## Exercise goal
Render the lines below as a Markdown table with the columns Number and Line, starting with the line that contains "Q: What is a good description of the head" and going on through the line that contains "Q: What is a good description of the neck". Number each line in order and leave out any blank lines.

[Supplied entries — start]

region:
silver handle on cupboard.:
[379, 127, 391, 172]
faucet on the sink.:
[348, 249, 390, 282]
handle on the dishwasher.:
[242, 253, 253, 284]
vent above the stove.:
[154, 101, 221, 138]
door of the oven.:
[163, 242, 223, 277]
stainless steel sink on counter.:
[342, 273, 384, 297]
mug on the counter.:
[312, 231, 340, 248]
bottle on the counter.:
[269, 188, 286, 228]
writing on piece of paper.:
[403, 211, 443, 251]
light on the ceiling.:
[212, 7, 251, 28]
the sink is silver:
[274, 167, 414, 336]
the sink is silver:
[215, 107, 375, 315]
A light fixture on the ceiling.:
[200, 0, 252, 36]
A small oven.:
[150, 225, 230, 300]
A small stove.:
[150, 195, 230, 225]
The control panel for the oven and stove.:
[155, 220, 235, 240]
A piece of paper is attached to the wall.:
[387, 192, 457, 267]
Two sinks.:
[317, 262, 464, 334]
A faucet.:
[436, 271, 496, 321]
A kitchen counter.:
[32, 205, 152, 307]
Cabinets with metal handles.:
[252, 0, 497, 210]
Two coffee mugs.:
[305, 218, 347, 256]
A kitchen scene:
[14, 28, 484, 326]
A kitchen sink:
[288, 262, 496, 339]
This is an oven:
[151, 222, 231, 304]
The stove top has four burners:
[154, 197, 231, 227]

[Supplied entries — finish]
[Supplied entries — start]

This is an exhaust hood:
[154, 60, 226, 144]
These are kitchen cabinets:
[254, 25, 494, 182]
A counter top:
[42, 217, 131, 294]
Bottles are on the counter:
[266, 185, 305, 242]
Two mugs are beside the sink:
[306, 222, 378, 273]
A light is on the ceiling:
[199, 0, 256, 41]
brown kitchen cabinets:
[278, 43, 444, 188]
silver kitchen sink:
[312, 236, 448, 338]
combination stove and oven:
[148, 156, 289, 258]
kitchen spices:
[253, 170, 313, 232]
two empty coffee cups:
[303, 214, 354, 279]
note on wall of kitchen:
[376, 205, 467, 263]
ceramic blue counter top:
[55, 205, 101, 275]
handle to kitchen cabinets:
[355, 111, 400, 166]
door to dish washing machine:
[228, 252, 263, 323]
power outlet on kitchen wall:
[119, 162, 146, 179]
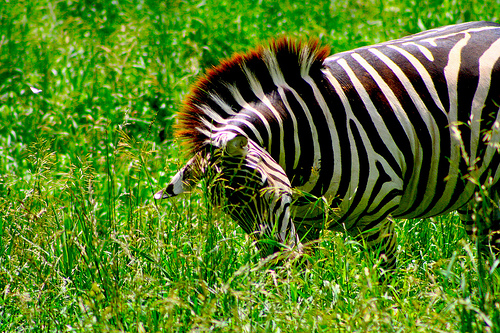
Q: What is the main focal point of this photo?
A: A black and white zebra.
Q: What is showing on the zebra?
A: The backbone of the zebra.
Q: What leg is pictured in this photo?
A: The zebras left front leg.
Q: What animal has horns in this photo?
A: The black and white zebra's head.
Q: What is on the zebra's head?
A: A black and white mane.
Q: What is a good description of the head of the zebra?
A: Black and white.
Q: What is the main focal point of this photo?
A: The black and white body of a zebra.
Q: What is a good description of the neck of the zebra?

[Supplied entries — finish]

## Task output
| Number | Line |
|---|---|
| 1 | Q: What is a good description of the head of the zebra? |
| 2 | A: Black and white. |
| 3 | Q: What is the main focal point of this photo? |
| 4 | A: The black and white body of a zebra. |
| 5 | Q: What is a good description of the neck of the zebra? |